Angeklagter war beim Überholen mit einem entgegenkommenden Auto kollidiert . Der 42 Jahre alte Fahrer starb im Krankenhaus

Bad Segeberg. Nicole F., 32, aus Neumünster versucht mühsam, die Tränen zurückzuhalten, als sie im Segeberger Amtsgericht zum ersten Mal dem Mann gegenübersteht, der durch ein riskantes Überholmanöver im Januar dieses Jahres den Tod ihres Lebensgefährten verursacht hat.

Die Unglücksfahrt hat sich aus Sicht des Angeklagten folgendermaßen ereignet: Es geschah auf einer Landstraße in Höhe Bornhöved nachmittags gegen 14 Uhr. Der Angeklagte musste mit seinem Iveco-Sprinter, nachdem er schon längere Zeit mit Tempo 80 hinter einem Laster hergefahren war, auf 40 km/h herunterbremsen, weil vor dem Sattelschlepper nun auch noch ein Trecker die freie Weiterfahrt behinderte. Zeugen berichten davon, dass der Angeklagte mehrfach nach links und rechts ausgeschert sei und anscheinend voller Ungeduld auf eine Möglichkeit zum Überholen wartete.

Der Angeklagte bestätigt, dass er nach rechts ausgeschert sei, um vor einer Rechtskurve die Straße einsehen zu können. Ein entgegenkommendes Fahrzeug lässt der Autovermieter passieren und schert dann zum Überholen aus. In diesem Moment sieht er einen Opel Combo, der ihm entgegenkommt, kann aber nicht mehr ausweichen. "Es ging alles so schnell", so der Angeklagte, der einen Knall hörte und den Airbag im Gesicht fühlte.
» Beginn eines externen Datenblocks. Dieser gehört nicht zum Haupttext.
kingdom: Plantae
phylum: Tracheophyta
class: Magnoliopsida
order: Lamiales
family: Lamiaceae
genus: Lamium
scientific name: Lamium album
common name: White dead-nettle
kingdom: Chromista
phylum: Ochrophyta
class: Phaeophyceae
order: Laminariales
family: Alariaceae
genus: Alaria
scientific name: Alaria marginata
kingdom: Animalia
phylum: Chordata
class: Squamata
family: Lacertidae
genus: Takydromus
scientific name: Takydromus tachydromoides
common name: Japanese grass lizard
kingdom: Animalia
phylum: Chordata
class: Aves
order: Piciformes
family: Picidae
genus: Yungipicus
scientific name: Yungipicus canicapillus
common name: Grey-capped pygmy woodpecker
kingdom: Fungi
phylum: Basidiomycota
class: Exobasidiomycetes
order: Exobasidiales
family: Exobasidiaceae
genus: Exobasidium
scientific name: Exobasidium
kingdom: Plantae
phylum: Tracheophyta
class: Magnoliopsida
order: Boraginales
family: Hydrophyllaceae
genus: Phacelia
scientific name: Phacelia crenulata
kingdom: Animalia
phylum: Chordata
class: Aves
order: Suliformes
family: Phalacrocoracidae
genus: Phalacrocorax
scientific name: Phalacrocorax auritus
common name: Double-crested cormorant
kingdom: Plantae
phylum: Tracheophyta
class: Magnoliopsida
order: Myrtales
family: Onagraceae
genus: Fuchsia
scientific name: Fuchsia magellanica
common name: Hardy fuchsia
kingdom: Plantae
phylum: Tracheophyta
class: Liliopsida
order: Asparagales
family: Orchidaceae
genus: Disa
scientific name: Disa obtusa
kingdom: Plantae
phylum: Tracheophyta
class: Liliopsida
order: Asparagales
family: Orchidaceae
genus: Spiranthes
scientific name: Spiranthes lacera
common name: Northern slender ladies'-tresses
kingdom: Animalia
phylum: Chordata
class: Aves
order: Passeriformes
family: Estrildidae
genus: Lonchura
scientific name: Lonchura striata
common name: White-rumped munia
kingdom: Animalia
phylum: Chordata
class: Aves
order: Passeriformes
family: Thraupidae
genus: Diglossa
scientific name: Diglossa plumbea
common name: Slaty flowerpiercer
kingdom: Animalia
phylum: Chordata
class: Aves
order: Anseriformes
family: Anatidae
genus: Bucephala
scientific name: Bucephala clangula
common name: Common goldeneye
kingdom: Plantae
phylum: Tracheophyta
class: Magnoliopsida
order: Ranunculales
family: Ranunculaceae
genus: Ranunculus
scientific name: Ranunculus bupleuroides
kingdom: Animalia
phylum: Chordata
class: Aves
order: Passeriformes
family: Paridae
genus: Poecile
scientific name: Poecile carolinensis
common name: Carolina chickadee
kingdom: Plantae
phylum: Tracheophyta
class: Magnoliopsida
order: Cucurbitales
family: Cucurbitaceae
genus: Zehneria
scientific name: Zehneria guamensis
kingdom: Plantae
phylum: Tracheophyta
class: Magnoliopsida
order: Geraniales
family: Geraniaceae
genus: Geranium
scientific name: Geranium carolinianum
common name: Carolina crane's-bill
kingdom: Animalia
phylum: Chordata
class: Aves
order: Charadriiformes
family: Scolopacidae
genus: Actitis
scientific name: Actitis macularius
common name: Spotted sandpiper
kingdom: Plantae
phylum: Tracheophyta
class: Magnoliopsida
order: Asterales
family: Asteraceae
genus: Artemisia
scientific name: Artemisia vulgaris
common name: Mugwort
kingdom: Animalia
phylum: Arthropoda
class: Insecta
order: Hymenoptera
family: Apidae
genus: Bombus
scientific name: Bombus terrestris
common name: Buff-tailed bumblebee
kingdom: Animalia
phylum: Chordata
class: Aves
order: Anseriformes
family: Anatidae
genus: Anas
Er und sein Beifahrer kletterten fast unverletzt aus dem Sprinter, während der 42-jährige Fahrer des entgegenkommenden Wagens eingeklemmt in seinem völlig zerstörten Auto festklemmte. Feuerwehrleute mussten den Mann aus dem Wrack schneiden. Er wurde nach Kiel in eine Klinik geflogen und dort dreimal operiert; er erlitt schwerste Gehirnverletzungen. Nach einigen Tagen verstarb er, beziehungsweise seine Lebensgefährtin Nicole F. entschied gemeinsam mit den Ärzten, die Maschinen abzuschalten, wie sie unter Tränen erzählt.

Der Unfall brachte großes Leid über die junge Frau und ihre zwei Kinder: Aus ihrer nun nach Meinung des Amtes zu großen Wohnung mussten sie ausziehen, mit den Versicherungen kämpft Nicole F. um eine Rente für den Sohn und Ersatz der Beerdigungskosten.

Der Angeklagte hört das alles mit erschütterter Miene. Seine Eintragungen im Verkehrszentralregister hinterlassen den Eindruck eines rücksichtslosen Verkehrsrowdys: Es gibt fünf Eintragungen wegen zu schnellen Fahrens, wobei zweimal sogar ein mehrwöchiges Fahrverbot ausgesprochen wurde.

Das beim Lesen der Akte entstandene negative Bild hat der Angeklagte durch sein kooperatives Verhalten und die gezeigte Reue nach Ansicht der Richterin zwar korrigiert. Trotzdem hätten ihn die bisherigen Sanktionen längst zu einem vorsichtigeren Handeln im Straßenverkehr veranlassen müssen, stellt die Richterin fest.

Es war ein "dramatischer Irrtum", betont der Verteidiger, der aber ebenso wie alle anwesenden Justizvertreter der Meinung ist, dass eine Freiheitsstrafe sein müsse. Die bleibt am untersten Rand des Möglichen: Neun Monate mit Bewährung lautet das Urteil, und der Führerschein bleibt für ein weiteres Jahr eingezogen. Außerdem muss der Angeklagte eine Geldbuße von 1200 Euro, zur Hälfte an die Segeberger Feuerwehr und zur Hälfte an die Erziehungsberatung, bezahlen.